*sits down for story time*
Wonderful. *lol* Maybe the story time should come some time after the full version has been out for a while. I'm really enjoy post-modern and deconstructionist approaches to understanding the creations of others, and adding the creators explanations doesn't ruin anything for me: it enhances my understand and gives me additional viewpoints from which to peer.
I don't think telling the full meaning of the story after the full version is necessarily a good idea, cause I think part of the power in this games story is that on the surface, it's a pretty simple story (the ending makes this really clear), and there's one level of symbols that directly related to the plot of the story, which are pretty easy to understand (the earth shrinking, for instance). But then there's the other meanings for the symbolism in the game, which is shrouded from the player unless they really feel like digging deep to find something, and what is found isn't necessarily the same thing that another person will find. In fact, I don't even think that I see the same thing in the story as Edmund does, just because we have different memories and pasts. That, and he didn't really tell me what he had planned for the deeper meanings until we had to come up with names for the planets (which was after I had them mostly programmed).

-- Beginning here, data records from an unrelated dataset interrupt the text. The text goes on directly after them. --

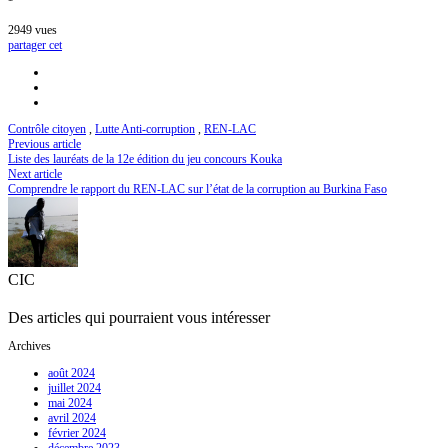
2949
vues
partager cet
Contrôle citoyen
,
Lutte Anti-corruption
,
REN-LAC
Previous article
Liste des lauréats de la 12e édition du jeu concours Kouka
Next article
Comprendre le rapport du REN-LAC sur l’état de la corruption au Burkina Faso
CIC
Des articles qui pourraient vous intéresser
Archives
août 2024
juillet 2024
mai 2024
avril 2024
février 2024
décembre 2023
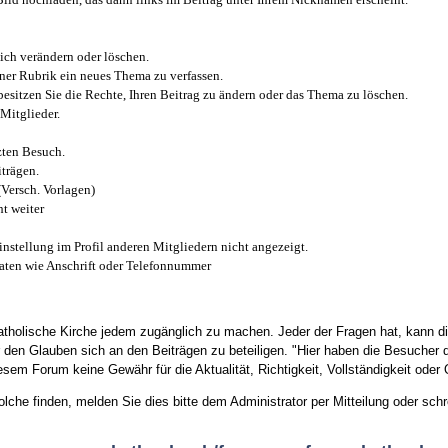
ich verändern oder löschen.
iner Rubrik ein neues Thema zu verfassen.
esitzen Sie die Rechte, Ihren Beitrag zu ändern oder das Thema zu löschen.
Mitglieder.
zten Besuch.
trägen.
(Versch. Vorlagen)
t weiter
instellung im Profil anderen Mitgliedern nicht angezeigt.
aten wie Anschrift oder Telefonnummer
tholische Kirche jedem zugänglich zu machen. Jeder der Fragen hat, kann di
den Glauben sich an den Beiträgen zu beteiligen. "Hier haben die Besucher d
sem Forum keine Gewähr für die Aktualität, Richtigkeit, Vollständigkeit oder Q
he finden, melden Sie dies bitte dem Administrator per Mitteilung oder schr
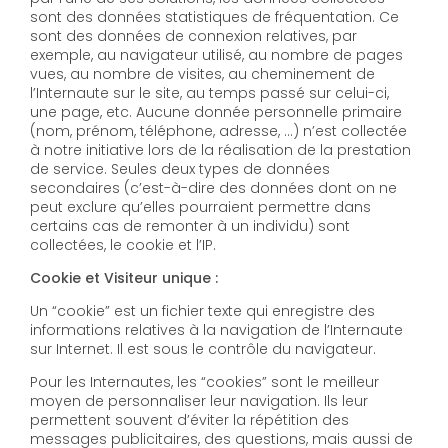
sont des données statistiques de fréquentation. Ce
sont des données de connexion relatives, par
exemple, au navigateur utilisé, au nombre de pages
vues, au nombre de visites, au cheminement de
l’Internaute sur le site, au temps passé sur celui-ci,
une page, etc. Aucune donnée personnelle primaire
(nom, prénom, téléphone, adresse, …) n’est collectée
à notre initiative lors de la réalisation de la prestation
de service. Seules deux types de données
secondaires (c’est-à-dire des données dont on ne
peut exclure qu’elles pourraient permettre dans
certains cas de remonter à un individu) sont
collectées, le cookie et l’IP.
Cookie et Visiteur unique :
Un “cookie” est un fichier texte qui enregistre des
informations relatives à la navigation de l’Internaute
sur Internet. Il est sous le contrôle du navigateur.
Pour les Internautes, les “cookies” sont le meilleur
moyen de personnaliser leur navigation. Ils leur
permettent souvent d’éviter la répétition des
messages publicitaires, des questions, mais aussi de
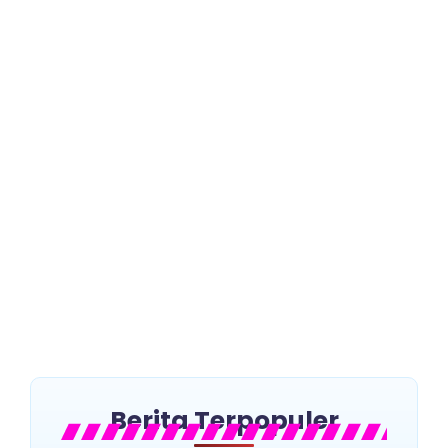
Seleksi Pimpinan BAZNAS
Kebumen 2026–2031
Mengerucut, 10 Nama Lolos
Wawancara
~
Februari 12, 2026
By
Faozan
Kebumen – Humas – Proses seleksi Calon Pimpinan
Badan Amil Zakat Nasional (BAZNAS) Kabupaten
Kebumen periode 2026–2031 memasuki tahap krusial.
Hasil seleksi...
Read More
Berita Terpopuler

Edmund made it really clear that this game is about childhood (he alludes that it's about his childhood in all the press releases). But like, it really could be about anyone's childhood, and what everything means to a specific person is really what he wants to interpret it as. Just because it deviates from what we had "planned" doesn't mean that that interpretation is necessarily wrong, just a different way of looking at things.
Anyway have you ever read a book, got really into it and loved the whole thing, then a movie of it comes out. The movie most likely presents the characters as different than you interpreted them as and imagined them to be. It's happened to me, it's happened to everyone. That's why movies are generally worse than their book forms (except for a few very rare cases). The books leave a lot to the imagination, so people generate their own mental picture of how things are supposed to be, and become disappointed when the director says "no your idea is wrong, this is what the main character is like..." It would be the same thing with this game if we revealed the true meanings of everything after the full game. People that cared would already have their own idea of what everything means, and it would be really weird to suddenly have your ideas changed when the actual symbolic layer is explained. It's like having an english teacher tell you what something means, when you think it actually means something else. Too bad, this is the real meaning.
I don't want people to feel that way. You got enough of that in high school english class. Just interpret it how you think, read what other people think, come to your own conclusion, and convince yourself that that is what we actually intended from the start. The story is much more powerful that way.